Leadership in the Workplace: A Woman’s Guide
Strong female leaders know the importance of continuous leadership development. Leadership and management styles evolve with the ever-changing workforce. COVID-19 has changed many workplaces; the way we interact with our teams, the way we hold meetings, and even the way we check-in with our employees is likely different than it was just last year! Your leadership goals may need to pivot to accommodate these changes. Although leadership in the workplace may look different during pandemic times, there are fundamentals when it comes to being an effective team leader.

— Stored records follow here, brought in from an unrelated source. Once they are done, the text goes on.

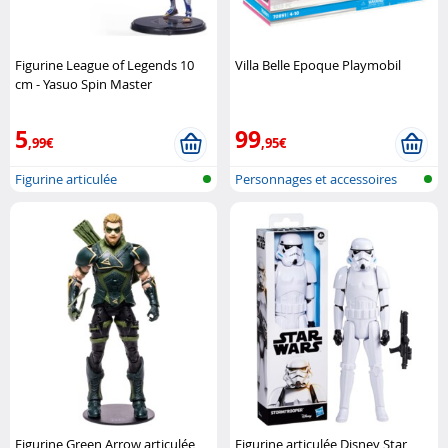
Figurine League of Legends 10
Villa Belle Epoque Playmobil
cm - Yasuo Spin Master
5
99
,99€
,95€
Figurine articulée
Personnages et accessoires
Playmobi..
Figurine Green Arrow articulée
Figurine articulée Disney Star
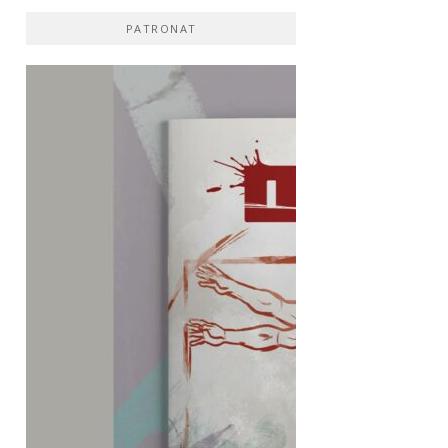
PATRONAT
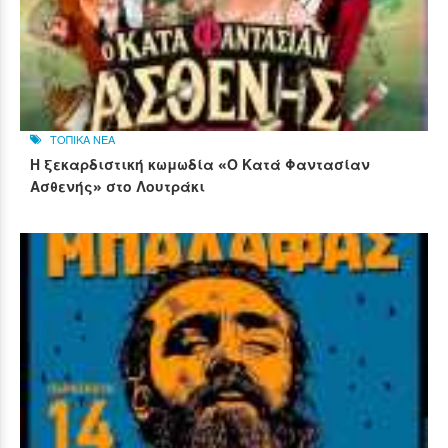
ΤΟΠΙΚΑ ΝΕΑ
Η ξεκαρδιστική κωμωδία «Ο Κατά Φαντασίαν
Ασθενής» στο Λουτράκι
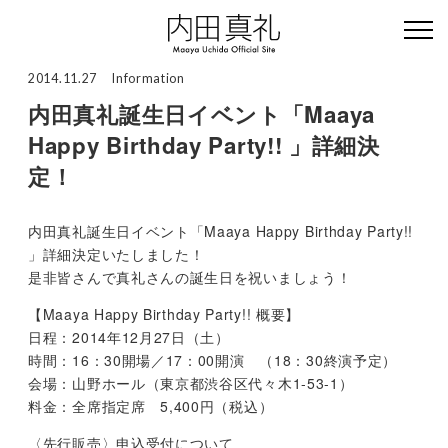
2014.11.27
Information
内田真礼誕生日イベント「Maaya
Happy Birthday Party!! 」詳細決
定！
内田真礼誕生日イベント「Maaya Happy Birthday Party!!
」詳細決定いたしました！
是非皆さんで真礼さんの誕生日を祝いましょう！
【Maaya Happy Birthday Party!! 概要】
日程：2014年12月27日（土）
時間：16：30開場／17：00開演 （18：30終演予定）
会場：山野ホール（東京都渋谷区代々木1-53-1）
料金：全席指定席 5,400円（税込）
〈先行販売〉申込受付について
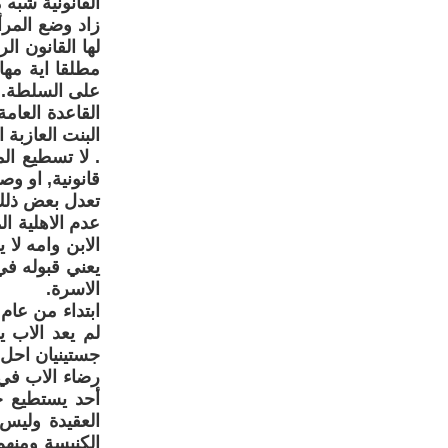
القانونية شبه 
زاد وضع المرأ
لها القانون ا
مطلقا اية مها
على السلطة.
القاعدة العام
البنت العازبة
. لا تسطيع الم
قانونية, او وص
تعدل بعض ذلك 
عدم الاهلية ال
الابن وامه لا 
يعني قبوله في
الاسرة.
لم يعد الاب ي
جستينيان احل 
رضاء الاب في 
أحد يستطيع ح
العقيدة وليس
الكنيسة ومنهم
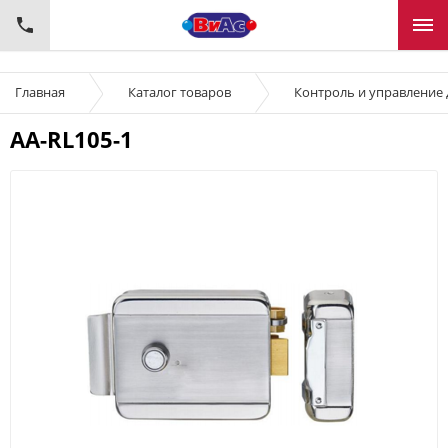
Главная
Каталог товаров
Контроль и управление
AA-RL105-1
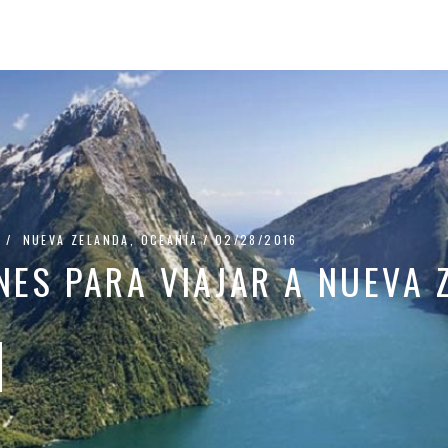
NUEVA ZELANDA
,
OCEANÍA
02/28/2016
NES PARA VIAJAR A NUEVA 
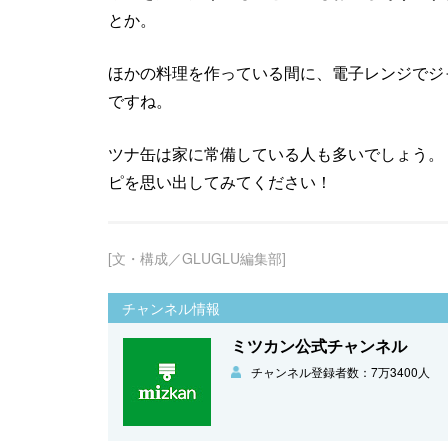
とか。
ほかの料理を作っている間に、電子レンジでジ
ですね。
ツナ缶は家に常備している人も多いでしょう。
ピを思い出してみてください！
[文・構成／GLUGLU編集部]
チャンネル情報
ミツカン公式チャンネル
チャンネル登録者数：7万3400人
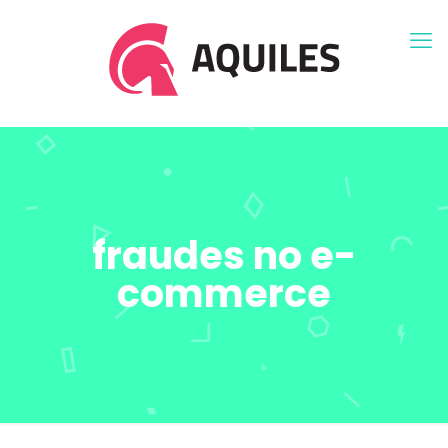
fraudes no e-
commerce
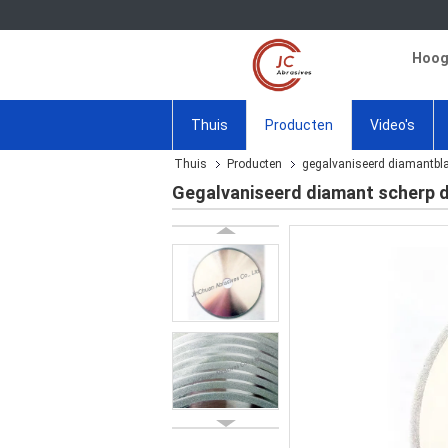
Hoogw
Thuis
Producten
Video's
Thuis
Producten
gegalvaniseerd diamantbl
Gegalvaniseerd diamant scherp di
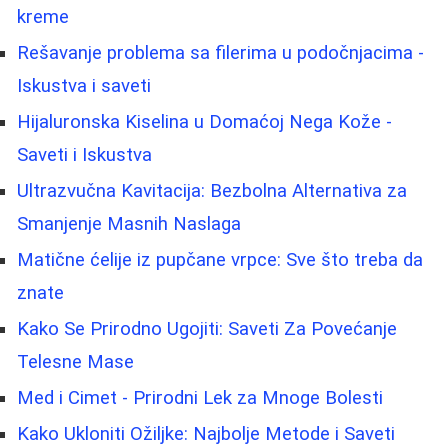
kreme
Rešavanje problema sa filerima u podočnjacima -
Iskustva i saveti
Hijaluronska Kiselina u Domaćoj Nega Kože -
Saveti i Iskustva
Ultrazvučna Kavitacija: Bezbolna Alternativa za
Smanjenje Masnih Naslaga
Matične ćelije iz pupčane vrpce: Sve što treba da
znate
Kako Se Prirodno Ugojiti: Saveti Za Povećanje
Telesne Mase
Med i Cimet - Prirodni Lek za Mnoge Bolesti
Kako Ukloniti Ožiljke: Najbolje Metode i Saveti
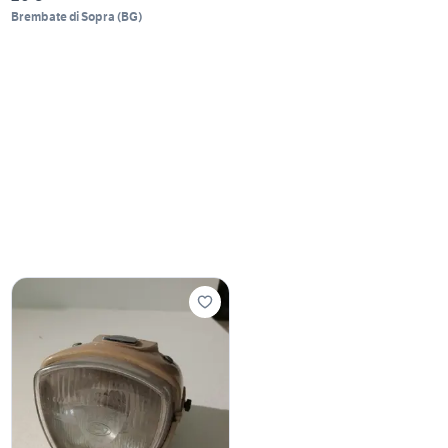
Brembate di Sopra
(
BG
)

Despite small increases, women remain significantly underrepresented in senior positions. McKinsey & Company reported an increase from 23 to 28 percent for women in senior roles when comparing 2015 to 2020. An even smaller increase was seen in the C-suite, with an increase from 17 to 21 percent when comparing 2015 and 2020. Although organizations are realizing women’s leadership competencies, there are concerns that the strain caused by COVID-19 could erase the improvements made over the past five years. That’s why savvy business leaders and organizations are placing a focus on promoting more women.
Encourage and Inspire
According to McKinsey & Company, many women believe their organization is structured with primarily senior males and a few females. These companies have a traditional, masculine leadership style in the workplace, which tends to favor authoritative decision making and control; they tend to be more transactional. Many women in leadership roles don’t work in this way. Women leaders tend to value:
- Clear, effective communication
This type of leadership style is more interactive and referred to as transformational leadership. There are many effective leadership styles, but transformational leadership correlates with several leadership skills associated with long term success. As a result, more companies are promoting individuals with these attributes to higher positions.
As a leader, it is important to have a clear vision and communicate this vision to your team members. Position your vision as a team mission and highlight your company’s values. In order to inspire your team, they must trust you and your vision. Trusting your team and their abilities will encourage creativity, initiative, and efficiency. A micromanaging approach can negatively affect your team. Self-aware leaders know their strengths and weaknesses, as well as those of their team. Assign projects accordingly, and rather than overseeing smaller tasks, trust your team to take control and continue to encourage them by reviewing the common goal.
Solid workplace leadership must be based on trust. Good leaders focus on building trust with their employees. By keeping your word, communicating clearly, showing loyalty, and demonstrating trustworthiness, employees will deliver better results and work harder.
Use high-power body language
Women use low power poses more often than men. Low power poses are when we make ourselves smaller (e.g.. slouching, crossing your legs, crossing your arms, etc.). Amy Cuddy noticed this in her MBA classroom. She had equally qualified women and men coming to class. The men in attendance took up more space in the room and participated more by raising their hands. The women in attendance did the opposite.
Research has shown that high-power alpha males in primates and powerful leaders both have high levels of testosterone and low cortisol. To see how this could be manipulated with our body language, Cuddy conducted a study. Participants would hold a high power pose or low power pose for two minutes. High power poses included “the wonder woman” with hands on your hips, feet spread shoulder-width apart, chin high, standing tall. A lower power pose is sitting, slouched over, touching your neck. The participants were shown a picture of a pose and told to hold it for two minutes. They were then asked how they felt and provided a saliva sample. There were some interesting results; two minutes of posing caused hormonal changes and configured your brain to be more confident. The way we feel and the way we are perceived is affected by our body language.
Conscious leadership means being aware of your own body language. The next time you are in a meeting or at a job interview—use high power posing. Even spending two minutes in a private office or washroom in a high power pose will make you feel and act more powerful. Body language can also create a more welcoming work environment and make employees feel comfortable bringing up issues they may have.
Good leaders make decisions, but great leaders make them through collaboration. There are some decisions that will need to be made on the fly, and as an effective leader, you should be able to do so confidently. When you need to make a quick decision, consider previous experiences, projected outlook, and resources. When faced with a decision that affects the entire team, you should collaborate with others. Involving your team in the decision-making process improves their sense of self-efficacy, confidence, and overall commitment to the project.
Leadership competency can be measured informally or formally. Ask your employees to complete a survey or digital assessments regarding your leadership style. Anonymity will produce the most honest answers. Want to take a more direct approach to improving your leadership style? Ask! Open communication with your team and asking your employees how you can be a better leader is probably one of the most effective methods to enhancing your leadership skills. Each employee is different. Some like constant feedback and others do not, so tailor your approach accordingly.
When you focus on the individual—meeting each employee where they are—the greater their satisfaction and performance will be. Successful and strong leaders are open to feedback and can admit mistakes. Enhancing your leadership in the workplace is an on-going process, and the time and effort you put in will always be worth it.